KINGSTON (Giamaica) – L’uragano Melissa, che ha investito in pieno la Giamaica, è stato declassato a categoria 4 sulla scala Saffir-Simpson, che ne conta cinque. Lo ha reso noto il Centro nazionale statunitense degli uragani (Nhc), sottolineando che, nonostante la lieve perdita d’intensità, la situazione rimane “estremamente pericolosa”.

La tempesta, che nelle prime ore di mercoledì aveva raggiunto la massima potenza con venti superiori ai 300 km orari, continua ora a spostarsi lentamente sopra l’isola caraibica, causando piogge torrenziali e gravi allagamenti.

Secondo le autorità locali, migliaia di persone sono state evacuate dalle zone costiere mentre l’uragano dovrebbe toccare in queste ore la parte orientale di Cuba, nei pressi di Santiago, per poi dirigersi verso le Bahamas.

In entrambi i Paesi sono già scattate le prime allerte di emergenza e sono stati emessi ordini di evacuazione nelle aree costiere maggiormente a rischio. 

L’uragano aveva toccato terra in Giamaica vicino a New Hope, nel sud-ovest dell’isola caraibica, accompagnato da un rombo spaventoso, venti a 300 chilometri orari, lampi e piogge torrenziali, dopo aver già ucciso quattro persone lungo il suo percorso.
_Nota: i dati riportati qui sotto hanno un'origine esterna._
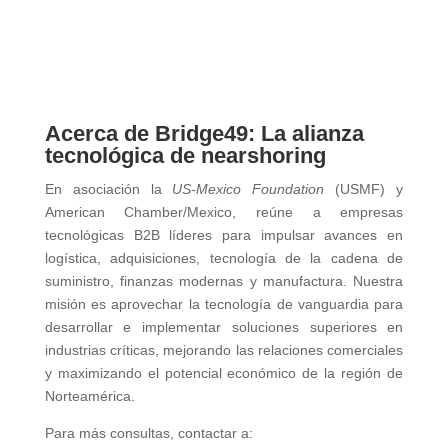
Acerca de Bridge49: La alianza
tecnológica de nearshoring
En asociación la
US-Mexico Foundation
(USMF) y
American Chamber/Mexico, reúne a empresas
tecnológicas B2B líderes para impulsar avances en
logística, adquisiciones, tecnología de la cadena de
suministro, finanzas modernas y manufactura. Nuestra
misión es aprovechar la tecnología de vanguardia para
desarrollar e implementar soluciones superiores en
industrias críticas, mejorando las relaciones comerciales
y maximizando el potencial económico de la región de
Norteamérica.
Para más consultas, contactar a:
Le strade della capitale, Kingston, si erano svuotate ore prima, mentre migliaia di persone si erano già allontanate dalla costa, perché il ciclone, in quel momento di categoria 5, è stato ampiamente preceduto dalla sua fama di “catastrofe e morte” promettendo l’impatto più duro mai registrato in 174 anni di raccolta dati nel Paese, dove vivono poco meno di tre milioni di persone. 

Le webcam hanno restituito fin dalle prime ore del mattino le immagini di una città spettrale, di alberi caduti, e di famiglie alle prese con sacchi di sabbia e tavole di compensato, indaffarate a costruire barriere per proteggere porte e finestre. Secondo Colin Bogle, consulente dell’organizzazione umanitaria dei Mercy Corps, la maggior parte degli abitanti - vicino a Kingston - è rimasto nelle proprie abitazioni nonostante il governo abbia ordinato l’evacuazione delle comunità a rischio alluvione.
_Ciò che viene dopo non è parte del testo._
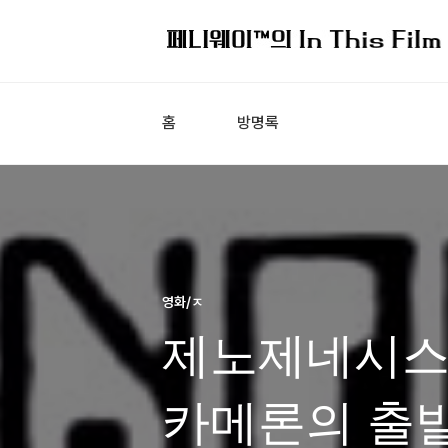
홈
방명록
영화/ㅈ
제노제네시스 - 
카메론의 출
“Molti non hanno mai vissuto nulla di simile prima d’ora e il sentimento di ansia e di incertezza sono spaventosi”, ha spiegato. “C’è una profonda paura di morire, di perdere i propri cari o la propria casa, di non avere più accesso ai mezzi di sussistenza, di restare feriti, di venire sfollati”. 

Stando alle stime di Necephor Mghendi, capo della delegazione regionale della Croce Rossa Internazionale per i Caraibi anglofoni e olandesi, almeno 1,5 milioni di persone si trova sulla traiettoria dell’uragano. “L’intera popolazione potrebbe risentirne in un modo o nell’altro”. Le agenzie delle Nazioni Unite e decine di organizzazioni no profit hanno predisposto scorte di cibo, medicine e altri beni di prima necessità.